I am new to Spark & scala. I have a requirement to process number of json files say from s3 location. These data is basically batch data which would be kept for reproccessing sometime later. Now my spark job should process these files in such a way that it should pick 5 raw json records and should send a message to Kafka topic. The reason of picking only 5 records is kafka topic is processing both real time and batch data simultaneously on the same topic. so the batch processing should not delay the real time processing.
I need to process the whole json file sequentially and so I would pick only 5 records at a time and post a message to kafka and pick next 5 records of json file and so on...

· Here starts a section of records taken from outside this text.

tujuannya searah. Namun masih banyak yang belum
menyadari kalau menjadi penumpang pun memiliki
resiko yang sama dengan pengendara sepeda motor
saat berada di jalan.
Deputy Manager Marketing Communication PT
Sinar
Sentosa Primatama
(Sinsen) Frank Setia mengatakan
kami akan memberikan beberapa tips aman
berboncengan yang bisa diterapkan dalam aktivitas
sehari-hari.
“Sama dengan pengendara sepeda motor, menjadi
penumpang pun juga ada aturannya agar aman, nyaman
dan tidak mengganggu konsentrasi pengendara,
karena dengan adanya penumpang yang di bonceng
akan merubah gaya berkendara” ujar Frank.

I have written a piece of code which would read from json files and post it to kafka topic.
val jsonRDD = sc.textFile(s3Location)
var count = 0
val buf = new StringBuilder
jsonRDD.collect().foreach(line => {
count += 1
buf ++= line
if (count > 5) {
println(s"Printing 5 jsons $buf")
count = 0
buf.setLength(0)
SendMessagetoKakfaTopic(buf) // psuedo cod for sending message to kafkatopic
Thread.sleep(10000)
}
})
if (buf != null) {
println(s"Printing remaining jsons $buf")
SendMessagetoKakfaTopic(buf)
}
I believe there is a more efficient way of processing JSONs in Spark.
And also I should also be looking for any other parameters like memory, resources etc. Since the data might go beyond 100's of gig.